There should be no country restrictions for the procurement of required capabilities, as time is pressing. The big players in NATO will have to shoulder more of the burden than the smaller countries. The future of the Alliance will decisively depend on the military role that Germany is prepared to undertake and its willingness to take responsibility for a significant increase of its military capabilities within NATO. This is possible: Germany spent up to around 4% of its GDP on defence during the Cold War.

It should also be clear that, in addition to conventional deterrence, we will need tactical nuclear weapons on NATO territory in the future to prevent limited Russian tactical nuclear operations. The Russians have some 2,600 tactical nuclear weapons in stock and, as the Financial Times recently revealed, the use of such weapons under the Russian nuclear doctrine is subject to a frighteningly low threshold.

As the French and British only own strategic nuclear weapons, and the Americans withdrew their Pershing and Cruise Missiles from Germany after the fall of the Berlin Wall, the new threat situation would make Poland and Romania particularly suitable locations for deploying American tactical nuclear weapons. Only if the Europeans are prepared to bear the main conventional burden within NATO we will be able to convince the Americans to continue to protect Europe with their nuclear umbrella and to expand it and add the needed tactical weapons, short and medium range missiles, to deter the Russian nuclear threat.

Second, the Europeanisation of NATO means that it is imperative to strengthen the competitiveness and innovativeness of Europe’s military technological and industrial complex and harmonise its procurement base in a way that the required capabilities will be available in a worst-case scenario.

NATO’s Europeanisation does not mean “buy only European”. Off the shelf US equipment will also be needed and not only must NATO forces be interoperable – allowing them to use each other’s platforms seamlessly while fighting alongside each other – but this should also extend to potential future NATO members like Ukraine, Moldova or Georgia.

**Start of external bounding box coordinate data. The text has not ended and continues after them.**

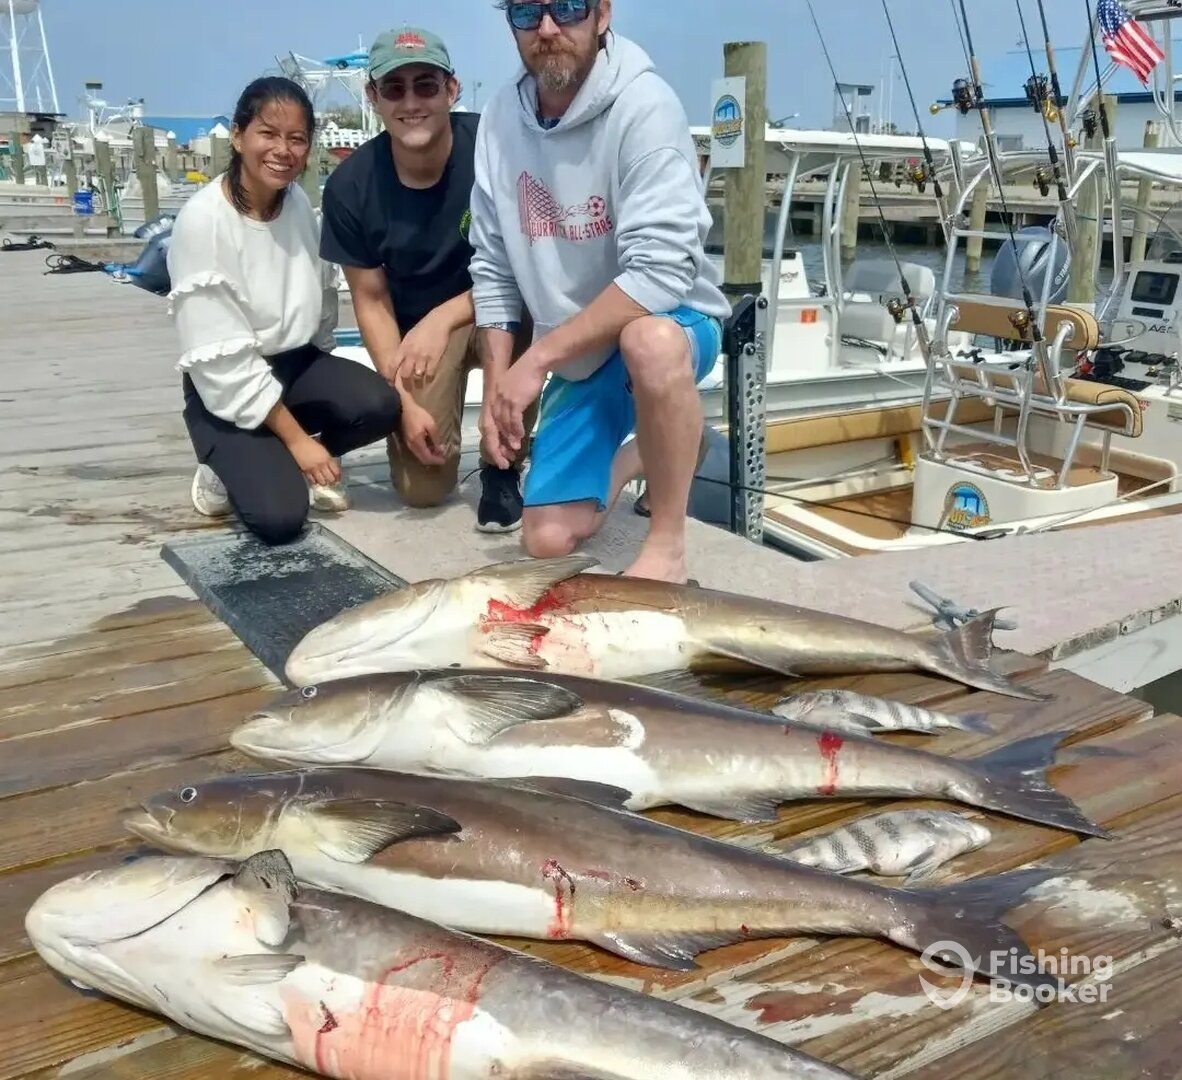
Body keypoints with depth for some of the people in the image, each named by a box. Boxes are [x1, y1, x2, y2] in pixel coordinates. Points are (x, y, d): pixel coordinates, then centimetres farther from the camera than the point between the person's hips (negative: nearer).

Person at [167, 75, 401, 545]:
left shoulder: (299, 203, -2)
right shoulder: (202, 221, -20)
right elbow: (221, 357, -20)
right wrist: (296, 437, -19)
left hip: (297, 362, 6)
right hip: (229, 390, -6)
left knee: (380, 406, -24)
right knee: (280, 517, -24)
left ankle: (285, 462, 5)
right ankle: (230, 470, 11)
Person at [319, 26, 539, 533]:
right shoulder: (351, 185, -15)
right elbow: (372, 300, -7)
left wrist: (444, 318, -32)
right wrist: (404, 400, -14)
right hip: (415, 330, 1)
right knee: (422, 489, -12)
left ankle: (502, 466, -14)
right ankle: (440, 413, 25)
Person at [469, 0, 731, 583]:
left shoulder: (644, 105, -22)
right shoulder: (501, 117, -4)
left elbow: (660, 273, -30)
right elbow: (493, 268, 3)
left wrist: (538, 358, -29)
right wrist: (499, 389, -5)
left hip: (669, 324, -5)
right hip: (578, 359, 6)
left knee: (649, 343, -42)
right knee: (548, 540, 0)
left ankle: (667, 546, -22)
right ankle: (635, 455, 31)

Third: Emmanuel Macron is right when he says that “the defeat of Russia is essential”. The goal must be that Vladimir Putin will ultimately be the one to seek negotiations. And here Europe must play a significant role as it is its own territory that is in danger. The moderator of such negotiations should be a European, an experienced, respected personality who will be heard in Washington D.C as well as in Moscow, even if she/he speaks hard truths. Politicians like Gro Harlem Brundtland, Tony Blair, Jean-Claude Juncker or Mario Draghi could be such individuals and demonstrate what Juncker once called Europäische Weltpolitikfähigkeit: Europe’s capacity to play a role in shaping global affairs.

It is Europe’s – and especially Berlin’s moment – to grow up militarily and to be ready in the worst case to defend itself without the Americans. But if we are not willing to make the necessary expenditures and commitments for our common security in Europe, we run the risk that one day sooner rather than later we will wake up at war with Russia, with everyone fighting for themselves and no one for the others. That would be the end of NATO and Putin would have achieved his goal. It is unlikely that our democracies will survive such a scenario. Those who do not want peace in unfreedom must act today.

Margarita Mathiopoulos is CEO of the London-based security and energy group ASPIDE Technology UK Ltd and Professor em. of US Foreign Policy and International Security at Potsdam University. She is author of seven books on these topics.